## PROBLEM STATEMENT
Every entry below should be printed again exactly as it reads.

## DATA RECORDS
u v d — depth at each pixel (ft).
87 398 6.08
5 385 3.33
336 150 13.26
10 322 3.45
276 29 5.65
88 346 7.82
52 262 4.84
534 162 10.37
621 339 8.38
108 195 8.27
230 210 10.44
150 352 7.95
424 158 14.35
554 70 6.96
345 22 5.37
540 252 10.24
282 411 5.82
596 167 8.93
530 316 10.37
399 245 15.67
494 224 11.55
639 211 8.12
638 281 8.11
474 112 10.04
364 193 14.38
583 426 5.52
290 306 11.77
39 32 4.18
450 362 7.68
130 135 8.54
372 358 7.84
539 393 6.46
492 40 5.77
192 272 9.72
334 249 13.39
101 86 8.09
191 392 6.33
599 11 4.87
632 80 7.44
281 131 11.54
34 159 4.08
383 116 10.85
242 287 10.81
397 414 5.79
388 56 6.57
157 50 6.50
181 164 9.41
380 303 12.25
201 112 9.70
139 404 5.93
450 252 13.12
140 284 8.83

## ANSWER SECTION
u v d — depth at each pixel (ft).
87 398 6.08
5 385 3.33
336 150 13.26
10 322 3.45
276 29 5.65
88 346 7.82
52 262 4.84
534 162 10.37
621 339 8.38
108 195 8.27
230 210 10.44
150 352 7.95
424 158 14.35
554 70 6.96
345 22 5.37
540 252 10.24
282 411 5.82
596 167 8.93
530 316 10.37
399 245 15.67
494 224 11.55
639 211 8.12
638 281 8.11
474 112 10.04
364 193 14.38
583 426 5.52
290 306 11.77
39 32 4.18
450 362 7.68
130 135 8.54
372 358 7.84
539 393 6.46
492 40 5.77
192 272 9.72
334 249 13.39
101 86 8.09
191 392 6.33
599 11 4.87
632 80 7.44
281 131 11.54
34 159 4.08
383 116 10.85
242 287 10.81
397 414 5.79
388 56 6.57
157 50 6.50
181 164 9.41
380 303 12.25
201 112 9.70
139 404 5.93
450 252 13.12
140 284 8.83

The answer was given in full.